Perlu banyak belajar untuk terus bisa menggali ilmu agama yang bilamana ilmu ALLAH di tulis maka samudera yang berubah menjadi tinta pun tak akan sanggup menuliskannya
Part ini spesial author. Mohon maaf bila nantinya akan ada hal yang menjadi polemik, tolong sikapi dengan bijak ya...
Author pov.
Waktu terus berjalan, membabat setiap detik yang ada. Hampir satu semester berlalu sejak anak sulung keluarga Abdul rasyid ini menghuni asrama pesantren. Suasana yang awalnya terlihat aneh kini mulai berangsur normal, rasa kehilangan mulai memudar. Apalagi bulan depan saat libur semester keluarga itu akan utuh kembali anggotanya.
Ghazi dan Hafla tetap memberi warna indah di rumah asri dengan cat biru langit, warna kesukaan sang bunda.
Ikwan tampak duduk di balkon kamar sambil memijit pelipisnya, wajahnya nampak lelah. Seperti ada beban berat yang sedang menyelimuti otak brilliantnya. Matanya terpejam, dengan hembusan nafas frustasi yang terdengar.
"Ada apa mas? Beberapa hari ini adek lihat mas seperti sedang memikirkan hal berat? Apa bisa kita berbagi? "Sapa Syafa sambil mengangsurkan segelas lemon tea hangat untuk suaminya.
Hembusan nafas kasar terdengar kembali saat suasana hening. Syafa hanya biaa mengelus lengan kokoh suaminya dengan lembut.
"Berbagilah mas.. Adek ada di sini, mendampingi mas untuk berbagi suka duka. Jika ada masalah andai adek nggak bisa bantu menyelesaikan, minimal mas merasa lega. Adekkan satu-satunya sahabat wanita mas? Apa mas udah curhat sama ALLAH? "Lembut nada Syafa memudarkan raut frustasi suaminya.
Sedangkan Ikhwan bingung, harua cerita dari mana. Karena apa yang dia hadapi pasti akan melukai istrinya, dan itu hal yang paling tidak di inginkannya. Melihat istrinya menangis karenanya.
"Adek taukan Dyo? "
"Teman kantor mas? "
"Iya... " jawab Ikhwan singkat. Syafa yang tau suaminya belum menemukan cara untuk menceritakan apa yang terjadi hanya bisa diam menunggu.
Hampir enam belas tahun mendampingi lelaki pilihannya itu, Syafa paham,sangat paham bagaimana harus bersikap.
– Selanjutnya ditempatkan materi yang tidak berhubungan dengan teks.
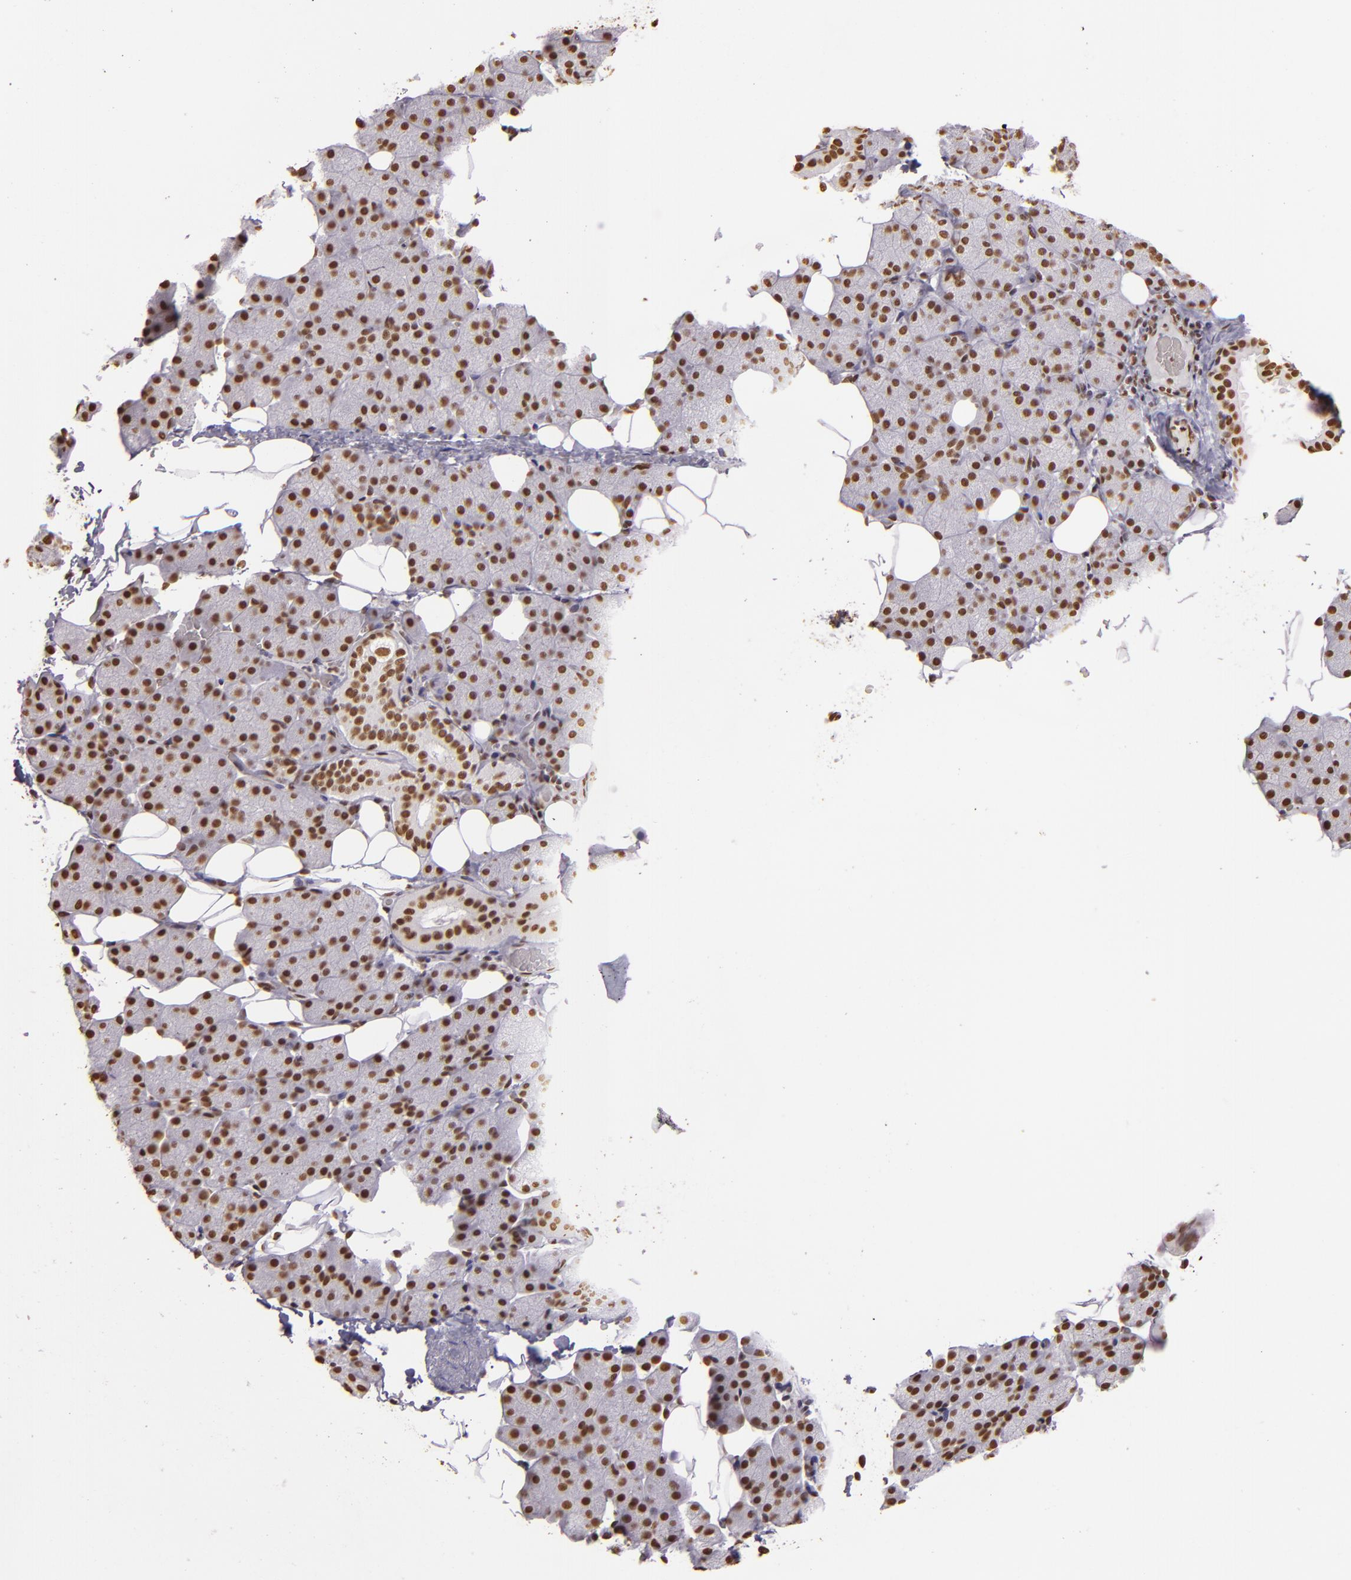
{"staining": {"intensity": "moderate", "quantity": ">75%", "location": "nuclear"}, "tissue": "salivary gland", "cell_type": "Glandular cells", "image_type": "normal", "snomed": [{"axis": "morphology", "description": "Normal tissue, NOS"}, {"axis": "topography", "description": "Lymph node"}, {"axis": "topography", "description": "Salivary gland"}], "caption": "Glandular cells reveal moderate nuclear expression in approximately >75% of cells in unremarkable salivary gland. The staining is performed using DAB brown chromogen to label protein expression. The nuclei are counter-stained blue using hematoxylin.", "gene": "PAPOLA", "patient": {"sex": "male", "age": 8}}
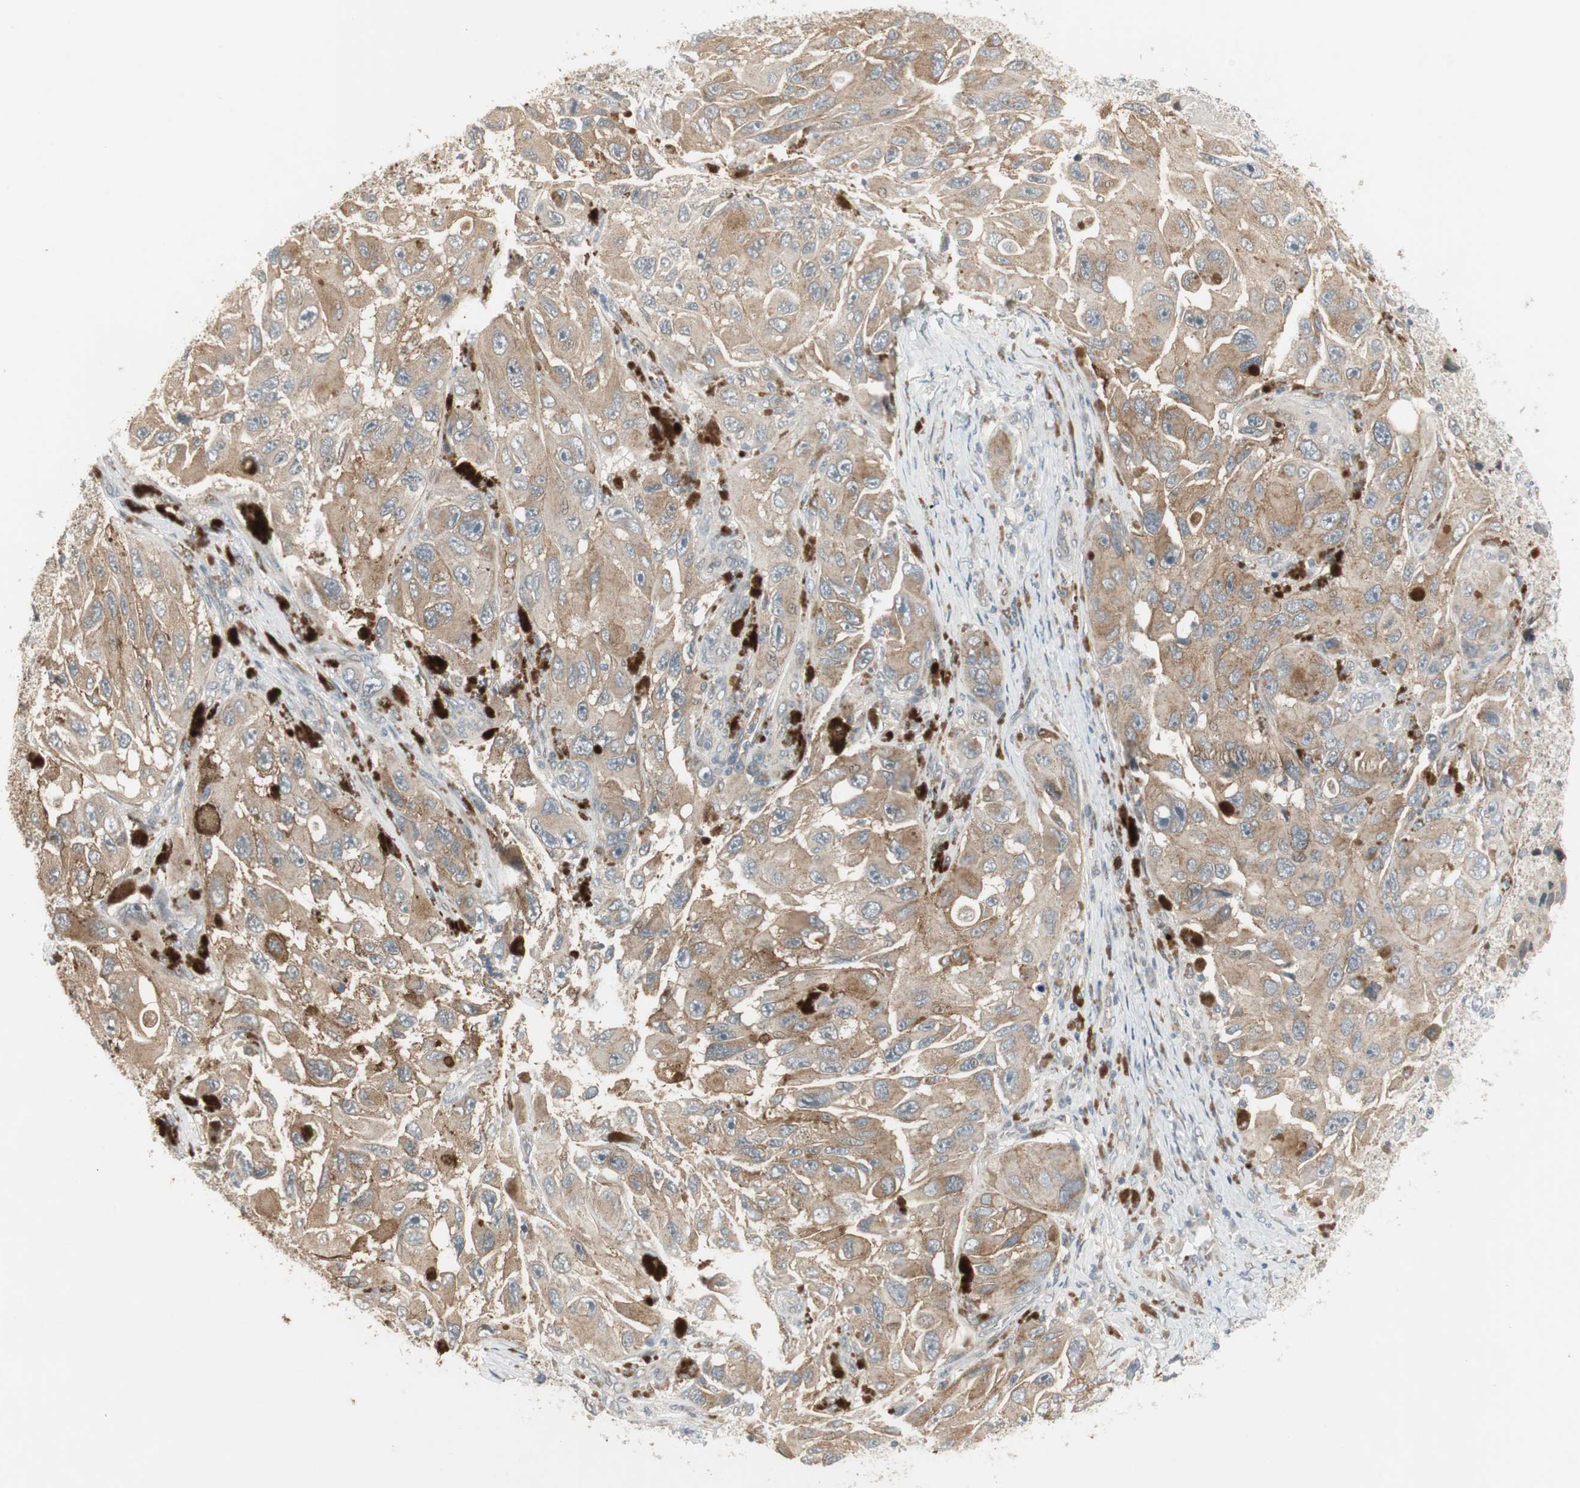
{"staining": {"intensity": "moderate", "quantity": ">75%", "location": "cytoplasmic/membranous"}, "tissue": "melanoma", "cell_type": "Tumor cells", "image_type": "cancer", "snomed": [{"axis": "morphology", "description": "Malignant melanoma, NOS"}, {"axis": "topography", "description": "Skin"}], "caption": "Malignant melanoma tissue displays moderate cytoplasmic/membranous positivity in approximately >75% of tumor cells, visualized by immunohistochemistry. (DAB IHC, brown staining for protein, blue staining for nuclei).", "gene": "SNX4", "patient": {"sex": "female", "age": 73}}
"Minggu lalu dia datang ke ruangan mas. " Ikhwan kembali terdiam lama. Keheningan menyelimuti mereka. Syafa pun mengatupkan bibir tak bersuara. Saat suaminya seperti ini, dia akan menjadi pendengar setia, tak menyahut, menyela, ataupun menginterupsi kalimat-kalimat yang akan di sampaikan oleh suaminya.
Helaan nafas kembali terdengar. Ikhwan mengambil tangan mungil istrinya, mengenggam erat dan meletakkannya di dada. Syafa bisa merasakan detak jantung.
"Dia menyodorkan CV... "
Kalimat yang membuat tubuh Syafa reflek menegang. Mengetahui reaksi istrinya, Ikhwan semakin erat menggenggam tangan mungil itu. Matanya terpejam, tak mau melihat wajah istrinya yang terkejut dan mungkin pucat. Ikhwan tak sampai hati untuk melihatnya.
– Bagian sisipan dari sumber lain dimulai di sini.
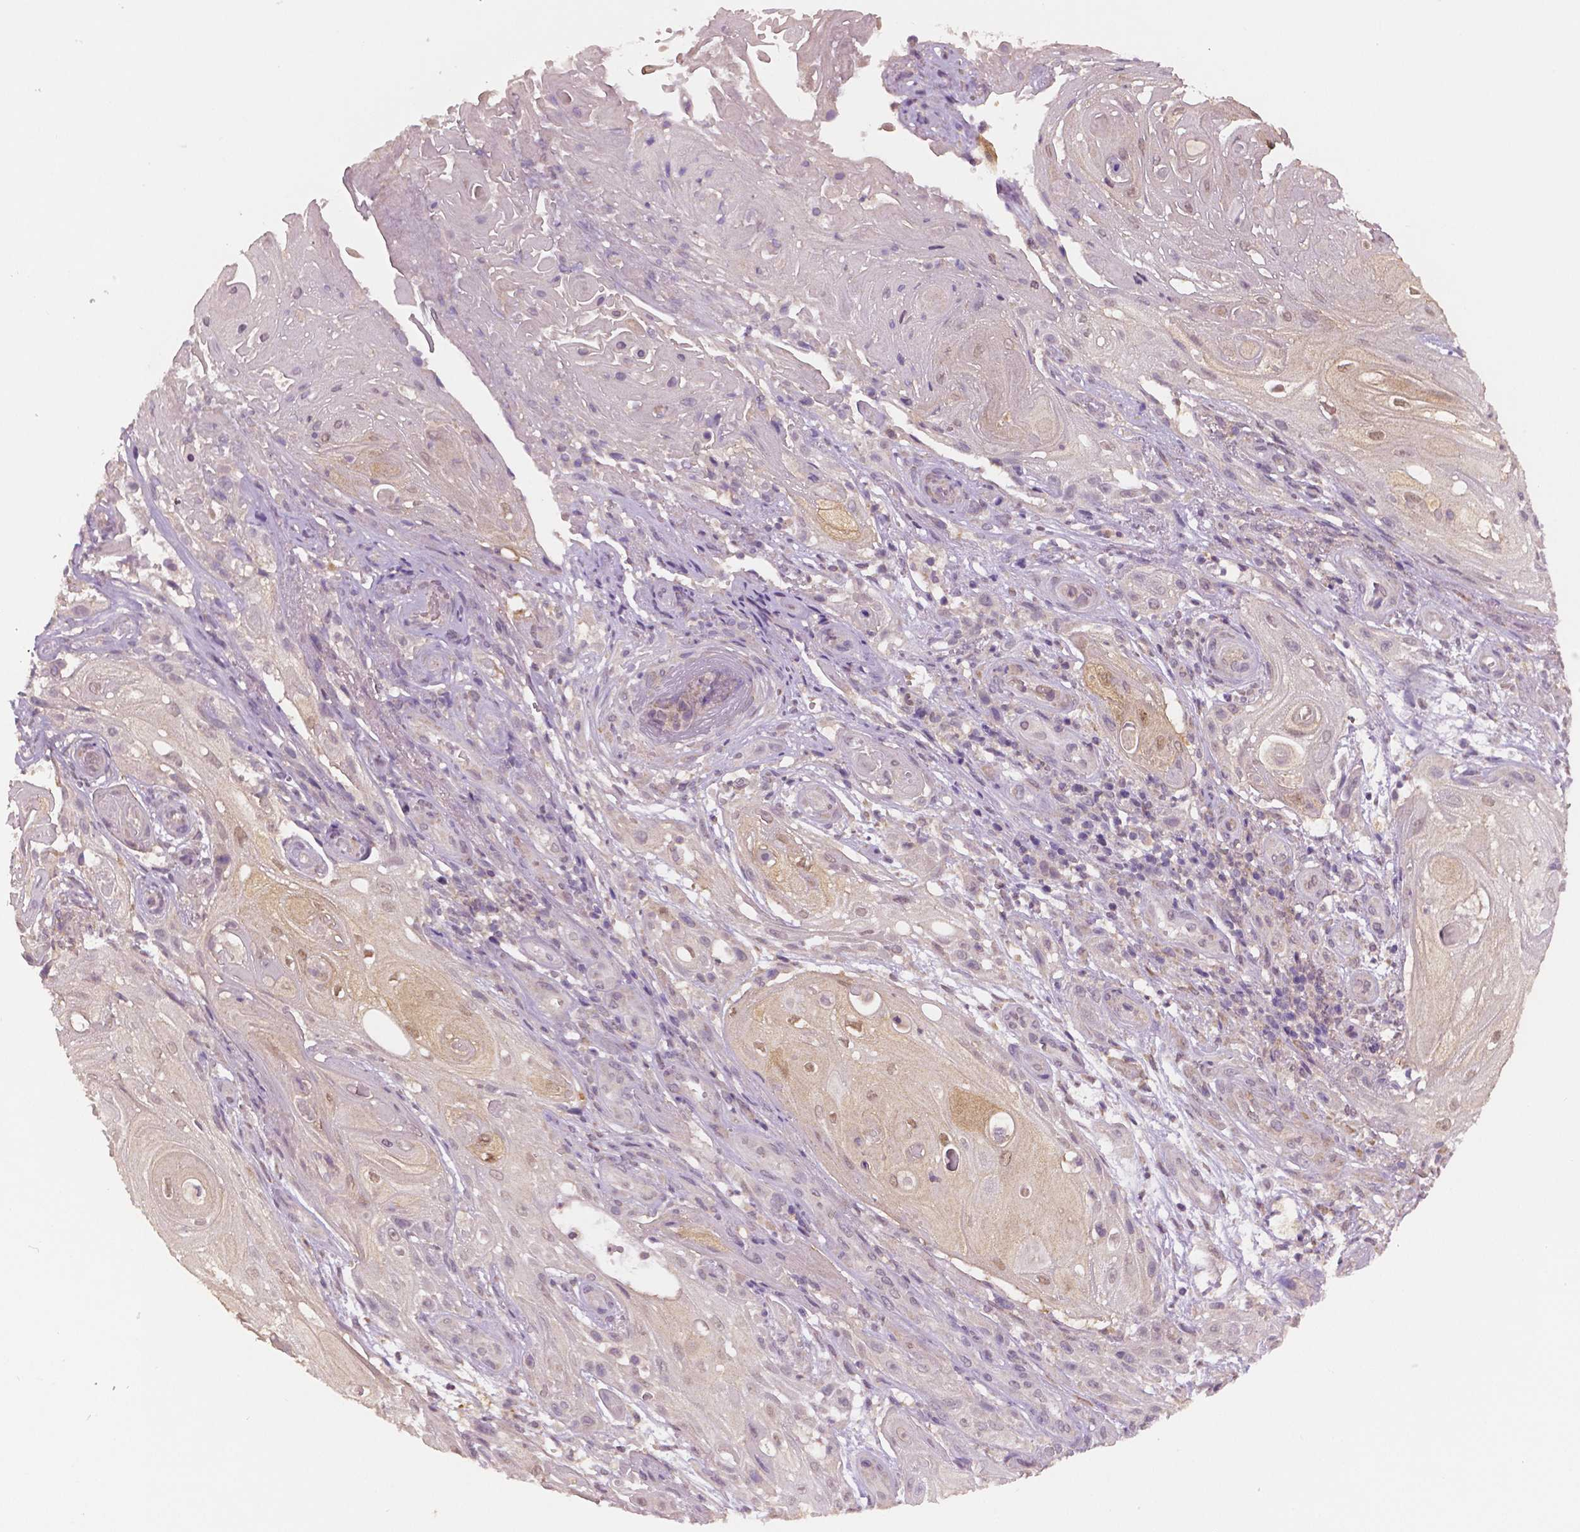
{"staining": {"intensity": "weak", "quantity": "<25%", "location": "cytoplasmic/membranous"}, "tissue": "skin cancer", "cell_type": "Tumor cells", "image_type": "cancer", "snomed": [{"axis": "morphology", "description": "Squamous cell carcinoma, NOS"}, {"axis": "topography", "description": "Skin"}], "caption": "High magnification brightfield microscopy of skin cancer (squamous cell carcinoma) stained with DAB (3,3'-diaminobenzidine) (brown) and counterstained with hematoxylin (blue): tumor cells show no significant expression.", "gene": "STAT3", "patient": {"sex": "male", "age": 62}}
"Mas menolaknya... Mas mengembalikan CV itu.. Tapi tadi siang, saat istirahat, bu Retno -guru ngaji dari si pemilik CV itu - dan suaminya menemui mas.. Katakanlah dia melamar mas untuk binaannya. "
Tangan Syafa terasa gemetar dalam genggaman suaminya. Entahlah apa yang di rasakan saat ini. Seseorang melamar suaminya? Ingatan Syafa seolah terseret beberapa tahun lalu. Saat ia memberikan CV ta'aruf kepada suaminya, saat ia merasa putus asa tak kunjung mendapatkan buah hati, dan idenya itu mengundang kemurkaan suaminya.
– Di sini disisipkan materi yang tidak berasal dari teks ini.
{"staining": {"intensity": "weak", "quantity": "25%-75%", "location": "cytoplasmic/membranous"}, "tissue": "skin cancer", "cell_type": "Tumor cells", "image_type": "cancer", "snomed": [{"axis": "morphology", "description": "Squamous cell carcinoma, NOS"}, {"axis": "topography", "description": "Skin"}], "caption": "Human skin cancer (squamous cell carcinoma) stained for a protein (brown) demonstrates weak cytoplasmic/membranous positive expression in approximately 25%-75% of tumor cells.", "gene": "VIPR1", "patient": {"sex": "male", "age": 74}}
Kini kata ikhlasnya saat itu di pertanyakan kembali. Apakah dia benar-benar ikhlas seperti yang di ucapkannya dulu?
Hati Syafa seperti di remas-remas, terasa sakit. Oksigen di sekitarnya seperti tersedot habis, tak menyisakannya untuk masuk ke paru-paru. Terasa sesak.
KAMU SEDANG MEMBACA
Rumahku Surgaku
SpiritualBagaimana kisah Syafa Althafunnisa dan sang suami Ikhwan Abdulrasyid dalam membesarkan putra putrinya di tengah kehidupan yang hedonis Akankah ketiga anaknya akan mampu melawan arus. Berhasilkah usaha mereka memberikan pondasi keimanan. Mampukah m...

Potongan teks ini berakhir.